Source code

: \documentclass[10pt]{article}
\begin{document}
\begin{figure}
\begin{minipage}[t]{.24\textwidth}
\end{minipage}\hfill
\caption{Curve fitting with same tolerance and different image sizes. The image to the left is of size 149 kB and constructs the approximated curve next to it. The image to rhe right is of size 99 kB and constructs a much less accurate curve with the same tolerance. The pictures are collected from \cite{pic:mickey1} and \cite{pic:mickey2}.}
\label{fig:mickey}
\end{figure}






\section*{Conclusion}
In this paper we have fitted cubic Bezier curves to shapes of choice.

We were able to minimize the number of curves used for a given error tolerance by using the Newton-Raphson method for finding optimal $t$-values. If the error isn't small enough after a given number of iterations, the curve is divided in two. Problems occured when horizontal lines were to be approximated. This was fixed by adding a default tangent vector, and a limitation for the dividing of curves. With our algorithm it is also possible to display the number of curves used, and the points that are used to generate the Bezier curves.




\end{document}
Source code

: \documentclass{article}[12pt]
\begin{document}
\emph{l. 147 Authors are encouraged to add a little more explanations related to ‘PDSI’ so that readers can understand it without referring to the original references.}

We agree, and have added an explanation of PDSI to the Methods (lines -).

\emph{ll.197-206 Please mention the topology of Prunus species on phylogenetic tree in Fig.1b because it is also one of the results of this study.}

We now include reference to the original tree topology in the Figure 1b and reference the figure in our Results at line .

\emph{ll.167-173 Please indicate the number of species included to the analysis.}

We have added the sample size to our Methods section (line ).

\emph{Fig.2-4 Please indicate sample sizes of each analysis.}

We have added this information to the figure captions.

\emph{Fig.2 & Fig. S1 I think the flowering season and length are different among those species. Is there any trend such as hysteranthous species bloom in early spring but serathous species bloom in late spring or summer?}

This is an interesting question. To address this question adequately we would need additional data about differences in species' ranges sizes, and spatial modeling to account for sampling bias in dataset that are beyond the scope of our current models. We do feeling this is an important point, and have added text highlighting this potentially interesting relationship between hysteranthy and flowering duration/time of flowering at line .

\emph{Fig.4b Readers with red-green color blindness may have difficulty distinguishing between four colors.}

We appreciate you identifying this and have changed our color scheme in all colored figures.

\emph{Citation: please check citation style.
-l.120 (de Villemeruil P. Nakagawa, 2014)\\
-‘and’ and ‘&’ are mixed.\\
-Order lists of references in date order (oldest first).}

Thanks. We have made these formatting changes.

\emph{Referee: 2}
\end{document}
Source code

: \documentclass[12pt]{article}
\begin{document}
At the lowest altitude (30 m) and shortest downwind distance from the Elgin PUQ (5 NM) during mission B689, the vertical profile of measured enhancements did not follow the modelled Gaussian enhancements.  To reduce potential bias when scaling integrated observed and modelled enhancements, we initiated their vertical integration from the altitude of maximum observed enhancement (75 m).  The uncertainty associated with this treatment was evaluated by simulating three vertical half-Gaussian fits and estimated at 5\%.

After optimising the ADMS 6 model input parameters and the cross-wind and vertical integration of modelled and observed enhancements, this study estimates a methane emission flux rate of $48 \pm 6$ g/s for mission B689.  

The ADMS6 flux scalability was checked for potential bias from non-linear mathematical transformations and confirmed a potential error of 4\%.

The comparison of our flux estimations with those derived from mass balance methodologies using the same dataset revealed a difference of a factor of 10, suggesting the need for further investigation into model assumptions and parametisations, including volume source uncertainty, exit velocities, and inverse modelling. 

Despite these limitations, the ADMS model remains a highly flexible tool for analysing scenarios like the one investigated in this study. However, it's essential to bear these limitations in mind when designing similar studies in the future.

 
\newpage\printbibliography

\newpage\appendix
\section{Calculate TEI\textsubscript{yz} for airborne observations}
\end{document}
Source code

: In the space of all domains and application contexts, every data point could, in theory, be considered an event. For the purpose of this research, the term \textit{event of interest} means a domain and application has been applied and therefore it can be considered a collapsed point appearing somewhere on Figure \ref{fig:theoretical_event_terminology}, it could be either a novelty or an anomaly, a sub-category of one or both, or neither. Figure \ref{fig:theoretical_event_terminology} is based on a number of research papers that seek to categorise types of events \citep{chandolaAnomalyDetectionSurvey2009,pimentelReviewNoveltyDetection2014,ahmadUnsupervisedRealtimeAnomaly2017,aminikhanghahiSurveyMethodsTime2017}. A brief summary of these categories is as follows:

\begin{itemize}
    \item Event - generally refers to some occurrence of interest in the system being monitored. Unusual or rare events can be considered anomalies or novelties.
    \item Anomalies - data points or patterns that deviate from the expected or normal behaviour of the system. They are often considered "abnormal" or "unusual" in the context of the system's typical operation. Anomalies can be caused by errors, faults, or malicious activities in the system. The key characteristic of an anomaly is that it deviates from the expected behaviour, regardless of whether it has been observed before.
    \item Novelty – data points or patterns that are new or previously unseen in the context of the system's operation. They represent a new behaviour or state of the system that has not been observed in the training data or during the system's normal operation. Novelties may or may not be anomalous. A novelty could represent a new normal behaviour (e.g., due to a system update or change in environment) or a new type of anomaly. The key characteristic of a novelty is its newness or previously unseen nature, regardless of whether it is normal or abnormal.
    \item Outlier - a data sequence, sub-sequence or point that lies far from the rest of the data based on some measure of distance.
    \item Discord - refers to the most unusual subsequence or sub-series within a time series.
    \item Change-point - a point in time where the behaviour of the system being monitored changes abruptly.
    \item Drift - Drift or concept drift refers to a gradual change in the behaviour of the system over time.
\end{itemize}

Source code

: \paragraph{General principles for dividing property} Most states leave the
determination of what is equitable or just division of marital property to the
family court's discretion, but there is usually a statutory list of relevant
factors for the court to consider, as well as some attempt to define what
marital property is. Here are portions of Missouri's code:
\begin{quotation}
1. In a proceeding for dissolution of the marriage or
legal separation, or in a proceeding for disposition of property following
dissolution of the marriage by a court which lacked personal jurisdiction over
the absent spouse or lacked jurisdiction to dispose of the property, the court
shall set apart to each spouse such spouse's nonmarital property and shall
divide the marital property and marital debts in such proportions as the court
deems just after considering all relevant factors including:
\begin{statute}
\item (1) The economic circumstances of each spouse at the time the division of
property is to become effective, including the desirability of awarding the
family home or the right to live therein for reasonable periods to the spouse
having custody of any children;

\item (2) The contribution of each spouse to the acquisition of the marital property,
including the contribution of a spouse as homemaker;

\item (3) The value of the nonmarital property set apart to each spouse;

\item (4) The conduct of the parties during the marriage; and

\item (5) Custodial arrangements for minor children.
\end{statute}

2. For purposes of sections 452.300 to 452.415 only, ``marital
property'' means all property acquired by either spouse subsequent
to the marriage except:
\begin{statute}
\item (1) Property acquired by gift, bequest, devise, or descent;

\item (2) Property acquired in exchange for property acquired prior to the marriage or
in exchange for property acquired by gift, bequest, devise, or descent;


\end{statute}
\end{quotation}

--------------------------------

■ WHAT YOU NEED TO DO
Look through the lines above and collect those with the word "analysis".

■ EXERCISE SOLUTION
\emph{ll.167-173 Please indicate the number of species included to the analysis.}
\emph{Fig.2-4 Please indicate sample sizes of each analysis.}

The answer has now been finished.